→ **PROMPT**: Each line of the data below that carries the word "Invaders" needs to be copied.

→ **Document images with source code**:
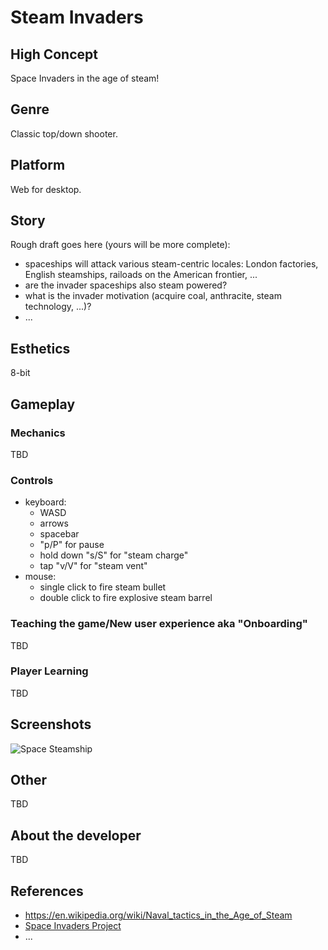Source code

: # Steam Invaders

## High Concept
Space Invaders in the age of steam!

## Genre
Classic top/down shooter.

## Platform
Web for desktop.

## Story
Rough draft goes here (yours will be more complete):
- spaceships will attack various steam-centric locales: London factories, English steamships, railoads on the American frontier, ...
- are the invader spaceships also steam powered?
- what is the invader motivation (acquire coal, anthracite, steam technology, ...)?
- ...

## Esthetics
8-bit

## Gameplay
### Mechanics
TBD

### Controls
- keyboard:
  - WASD
  - arrows
  - spacebar
  - "p/P" for pause
  - hold down "s/S" for "steam charge"
  - tap "v/V" for "steam vent"
 - mouse:
   - single click to fire steam bullet
   - double click to fire explosive steam barrel
  
### Teaching the game/New user experience aka "Onboarding"
TBD
 
### Player Learning
TBD

## Screenshots
![Space Steamship](https://i.scdn.co/image/0d367f0b872c1a20c92a25d4c511de7c262bbafa)

## Other
TBD

## About the developer
TBD

## References
- https://en.wikipedia.org/wiki/Naval_tactics_in_the_Age_of_Steam
- [Space Invaders Project](http://www.space-invaders.com/home/)
- ...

→ **RESPONSE**:
: # Steam Invaders
Space Invaders in the age of steam!
- [Space Invaders Project](http://www.space-invaders.com/home/)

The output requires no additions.